“There are 850,000 volumes in the Imperial Library at Paris. If a man were to read industriously from dawn to dark for sixty years, he would die in the first alcove. Would that some charitable soul, after losing a great deal of time among the false books and alighting upon a few true ones, which made him happy and wise, would name those which have been bridges, or ships to carry him safely over dark morasses and barren oceans, into the heart of sacred cities, into palaces and temples.”1
– Ralph Waldo Emerson
One of the significant causes of modern anxiety is the immense choice at our fingertips. Any person with modest means and intellect can effectively pursue endless opportunities. The contemporary person can travel the globe, pursue any hobby, and consume infinite information.
In this last point, I find myself in daily battle, where Dr. Eliot and his five-foot bookshelf may be my Alexander the Great, conquering the vast expanse of information and fighting the war on too much choice.

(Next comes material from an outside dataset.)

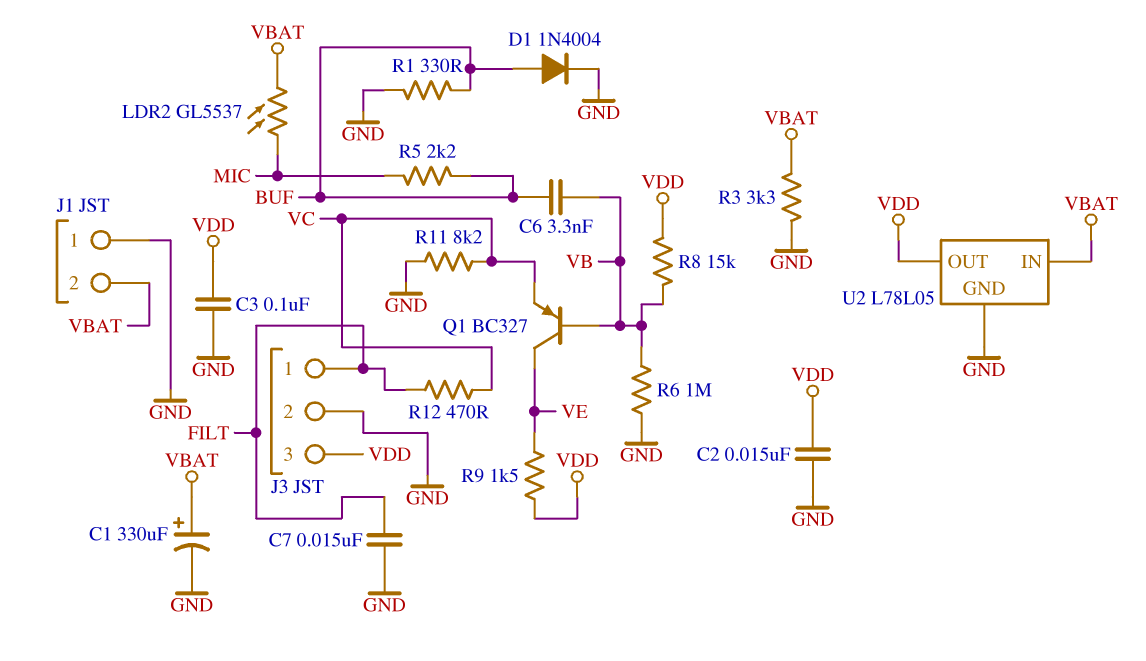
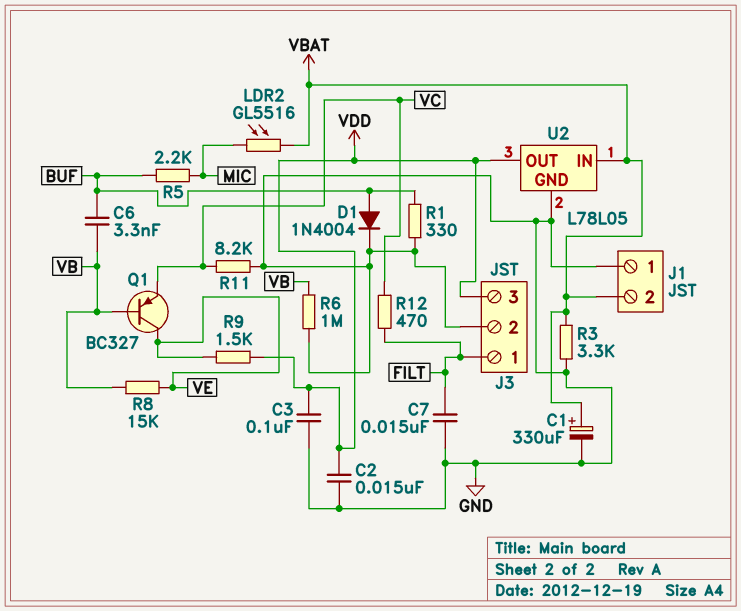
LDR2: GL5537 (MIC, VBAT) -> GL5516 (MIC, VBAT)
R8: 15k (VB, VDD) -> 15k (VB, VE)

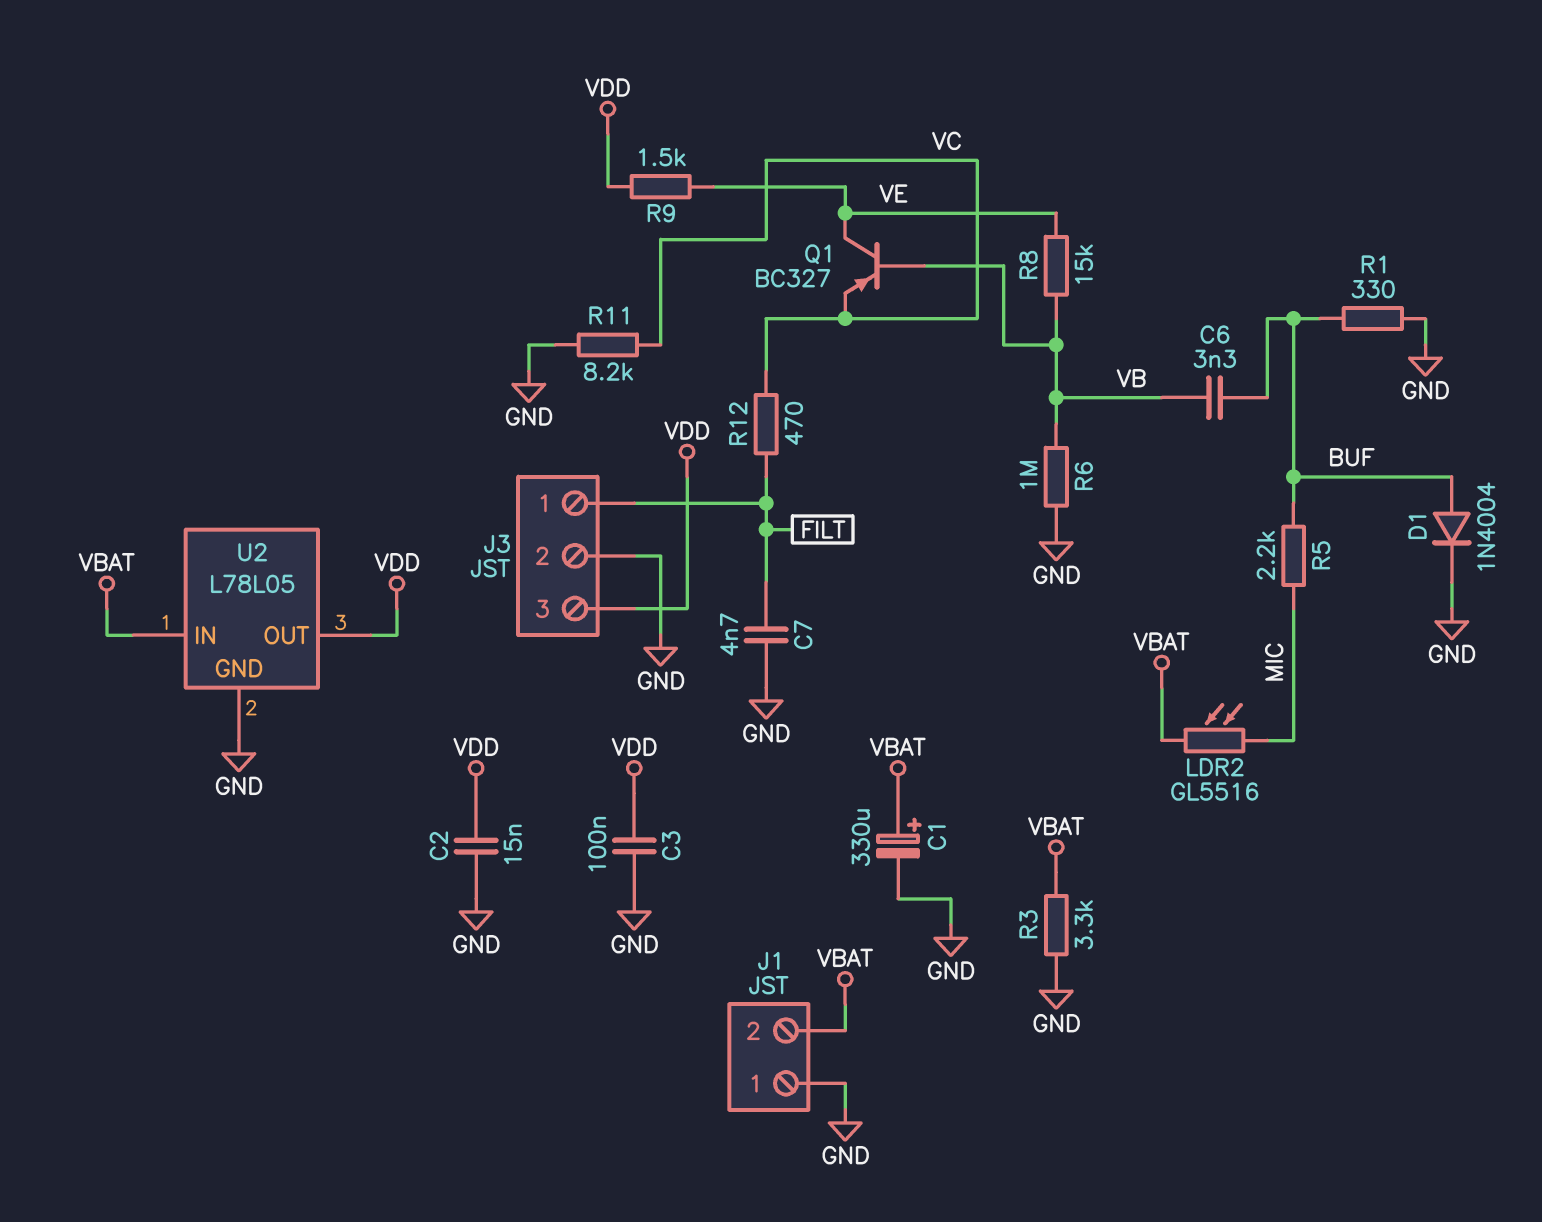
C7: 15nF (FILT, GND) -> 4.7nF (FILT, GND)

“Emerson’s wish, which is the great need and wish of thousands of earnest, ambitious people, has been fulfilled. The fulfillment is The Harvard Classics, originally marketed as Dr. Eliot’s Five-Foot Shelf of Books.”1
Dr. Eliot was the president of Harvard for over 40 years and is credited with creating the Harvard that exists today. He was considered one of the great scholars of the 19th and 20th centuries, and Theodore Roosevelt called him “the only man in the world I envy.”3 When I learned of The Harvard Classics series, I became fascinated with its existence and the potential to synthesize the world’s vast library into a single collection of the great works for a well-rounded education. I was not alone in this as Dr. Eliot was inundated with requests after mentioning in a speech that “a three-foot shelf would be sufficient to hold enough books to give a liberal education to anyone who would read them with devotion.”2 Upon further reflection and following the request of a well-known publisher, PF Collier, to publish the collection, Dr. Eliot revised his estimate from a three-foot to a five-foot shelf.
The Harvard Classics was not meant to be a collection of the best books, although the bulk would fall into that category. Instead, “the purpose of The Harvard Classics is one different from that of collections in which the editor’s aim has been to select a number of best books; it is nothing less than the purpose to present so ample and characteristic a record of the stream of the world’s thought that the observant reader’s mind shall be enriched, refined and fertilized. Within the limits of fifty volumes, containing about twenty-three thousand pages, [Dr. Eliot’s] task was to provide the means of obtaining such knowledge of ancient and modern literature as seemed essential to the twentieth-century idea of a cultivated man. The best acquisition of a cultivated man is a liberal frame of mind or way of thinking; but there must be added to that possession acquaintance with the prodigious store of recorded discoveries, experiences, and reflection which humanity in its intermittent and irregular progress from barbarism to civilization has acquired and laid up.”1
So now we have a collection of twenty-three thousand pages curated by one of the great American scholars, which can be purchased, thanks to the public domain, for $0.49 on Kindle. Therefore, in 25 pages a day, you can conclude an education that includes Plato, Epictetus, Marcus Aurelius, Milton, Emerson, St. Augustine, Darwin, Plutarch, Aesop, Dante, Homer, Swift, Shakespeare, Descartes, Voltaire, Machiavelli, Locke, Newton, Chaucer, Bronte, Longfellow, sacred Christian, Hebrew, Buddhist, and Hindu religious writings (and I’ve only scratched the surface) in two and a half years.
The incredible beauty of the collection is two-fold. One is that it answers the question, “what shall I read tonight? How often does that question come to all of us? Magazines, newspapers, the books of the day – all pall upon us with their deadly monotony of the commonplace. We want something to carry us out of ourselves, to take us a million miles from our humdrum existence, to stimulate our minds to fresh endeavor, to give us a new viewpoint upon our problems, to enable us to get a fresh hold upon ourselves. Then it is, that the Harvard Classics find their place.”1
The second is that “Dr. Eliot’s Five-Foot Shelf of Books free you from the personal limitations of your age, of your country, of your personal experiences; they give you access to all ages, to all countries, to all experience. They take you out of the rut of life in the town you live in and make you a citizen of the world. They offer you the companionship of the most interesting and influential men and women who have ever lived; they make it possible for you to travel without leaving home, and to have vacations without taking time from your work. They offer you – if you will only accept their gifts – friends, travel, the knowledge of life; they offer you education, the means of making your life what you want it to be.”1
So, in the same way, that Will Hunting said you could have gotten the same education as Harvard with $2 in late charges at the public library, you can receive a complete education of literature and life with $0.49 on Amazon.